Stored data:
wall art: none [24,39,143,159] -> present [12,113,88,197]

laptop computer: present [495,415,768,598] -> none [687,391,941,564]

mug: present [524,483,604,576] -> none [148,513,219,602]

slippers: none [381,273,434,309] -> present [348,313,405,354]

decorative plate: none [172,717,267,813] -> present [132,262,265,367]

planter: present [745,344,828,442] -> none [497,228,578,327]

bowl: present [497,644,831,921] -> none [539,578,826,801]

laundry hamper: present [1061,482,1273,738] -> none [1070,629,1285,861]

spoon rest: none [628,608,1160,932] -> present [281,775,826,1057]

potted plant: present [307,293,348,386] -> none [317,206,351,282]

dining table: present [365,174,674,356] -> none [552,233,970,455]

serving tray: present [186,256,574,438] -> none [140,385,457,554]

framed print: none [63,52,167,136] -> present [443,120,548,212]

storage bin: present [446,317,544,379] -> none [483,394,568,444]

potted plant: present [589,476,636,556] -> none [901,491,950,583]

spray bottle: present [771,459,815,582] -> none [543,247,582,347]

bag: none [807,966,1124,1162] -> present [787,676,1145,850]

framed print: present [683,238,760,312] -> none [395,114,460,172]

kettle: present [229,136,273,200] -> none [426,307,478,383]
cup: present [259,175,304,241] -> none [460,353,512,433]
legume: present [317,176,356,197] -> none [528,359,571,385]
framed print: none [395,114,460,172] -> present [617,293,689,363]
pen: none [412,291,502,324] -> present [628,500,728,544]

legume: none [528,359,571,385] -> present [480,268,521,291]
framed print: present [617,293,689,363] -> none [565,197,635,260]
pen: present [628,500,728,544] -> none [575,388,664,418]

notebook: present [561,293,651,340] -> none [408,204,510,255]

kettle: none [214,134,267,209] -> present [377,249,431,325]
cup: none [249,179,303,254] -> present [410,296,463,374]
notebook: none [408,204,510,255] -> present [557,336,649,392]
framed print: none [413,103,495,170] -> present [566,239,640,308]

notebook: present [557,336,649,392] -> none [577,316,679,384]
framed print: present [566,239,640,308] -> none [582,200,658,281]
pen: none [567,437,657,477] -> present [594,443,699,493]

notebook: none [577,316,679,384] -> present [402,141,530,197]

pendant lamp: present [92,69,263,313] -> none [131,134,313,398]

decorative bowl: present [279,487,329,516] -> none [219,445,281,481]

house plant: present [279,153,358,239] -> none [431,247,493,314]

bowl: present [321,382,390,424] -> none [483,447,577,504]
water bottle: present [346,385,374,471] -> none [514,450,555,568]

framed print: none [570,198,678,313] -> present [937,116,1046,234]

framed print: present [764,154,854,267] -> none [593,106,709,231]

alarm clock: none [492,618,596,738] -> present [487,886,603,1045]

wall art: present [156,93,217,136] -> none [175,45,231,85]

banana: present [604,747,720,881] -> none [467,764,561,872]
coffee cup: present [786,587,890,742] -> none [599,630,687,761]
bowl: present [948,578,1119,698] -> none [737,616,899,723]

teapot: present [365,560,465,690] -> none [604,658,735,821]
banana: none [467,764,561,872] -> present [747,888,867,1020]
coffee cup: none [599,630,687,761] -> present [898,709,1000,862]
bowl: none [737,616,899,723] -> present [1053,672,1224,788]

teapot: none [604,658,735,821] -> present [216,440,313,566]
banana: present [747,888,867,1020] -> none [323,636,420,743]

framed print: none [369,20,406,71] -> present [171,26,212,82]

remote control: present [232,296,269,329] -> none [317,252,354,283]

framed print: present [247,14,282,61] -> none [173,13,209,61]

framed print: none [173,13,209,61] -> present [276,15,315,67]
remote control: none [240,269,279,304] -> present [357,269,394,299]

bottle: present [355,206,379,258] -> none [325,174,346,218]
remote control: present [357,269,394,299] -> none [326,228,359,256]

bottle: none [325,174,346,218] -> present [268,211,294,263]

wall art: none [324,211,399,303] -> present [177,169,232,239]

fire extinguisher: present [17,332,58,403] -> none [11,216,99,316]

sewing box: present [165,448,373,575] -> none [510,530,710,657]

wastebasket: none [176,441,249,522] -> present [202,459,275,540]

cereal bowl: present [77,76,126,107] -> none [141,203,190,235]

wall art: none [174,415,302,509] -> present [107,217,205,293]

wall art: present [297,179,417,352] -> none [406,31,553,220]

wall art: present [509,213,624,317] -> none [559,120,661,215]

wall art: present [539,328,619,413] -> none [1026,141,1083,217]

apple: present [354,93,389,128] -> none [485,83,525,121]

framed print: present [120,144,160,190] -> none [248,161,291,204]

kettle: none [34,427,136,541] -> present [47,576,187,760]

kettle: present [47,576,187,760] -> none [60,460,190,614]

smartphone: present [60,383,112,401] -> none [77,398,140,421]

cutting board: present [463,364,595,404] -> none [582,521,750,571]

#### What the task asks
Look back at the data above. Transcribe exactly the lines starting at the line that contains "dining table: present" and ending at the line that contains "water bottle: present".

#### Answer to this task
dining table: present [365,174,674,356] -> none [552,233,970,455]

serving tray: present [186,256,574,438] -> none [140,385,457,554]

framed print: none [63,52,167,136] -> present [443,120,548,212]

storage bin: present [446,317,544,379] -> none [483,394,568,444]

potted plant: present [589,476,636,556] -> none [901,491,950,583]

spray bottle: present [771,459,815,582] -> none [543,247,582,347]

bag: none [807,966,1124,1162] -> present [787,676,1145,850]

framed print: present [683,238,760,312] -> none [395,114,460,172]

kettle: present [229,136,273,200] -> none [426,307,478,383]
cup: present [259,175,304,241] -> none [460,353,512,433]
legume: present [317,176,356,197] -> none [528,359,571,385]
framed print: none [395,114,460,172] -> present [617,293,689,363]
pen: none [412,291,502,324] -> present [628,500,728,544]

legume: none [528,359,571,385] -> present [480,268,521,291]
framed print: present [617,293,689,363] -> none [565,197,635,260]
pen: present [628,500,728,544] -> none [575,388,664,418]

notebook: present [561,293,651,340] -> none [408,204,510,255]

kettle: none [214,134,267,209] -> present [377,249,431,325]
cup: none [249,179,303,254] -> present [410,296,463,374]
notebook: none [408,204,510,255] -> present [557,336,649,392]
framed print: none [413,103,495,170] -> present [566,239,640,308]

notebook: present [557,336,649,392] -> none [577,316,679,384]
framed print: present [566,239,640,308] -> none [582,200,658,281]
pen: none [567,437,657,477] -> present [594,443,699,493]

notebook: none [577,316,679,384] -> present [402,141,530,197]

pendant lamp: present [92,69,263,313] -> none [131,134,313,398]

decorative bowl: present [279,487,329,516] -> none [219,445,281,481]

house plant: present [279,153,358,239] -> none [431,247,493,314]

bowl: present [321,382,390,424] -> none [483,447,577,504]
water bottle: present [346,385,374,471] -> none [514,450,555,568]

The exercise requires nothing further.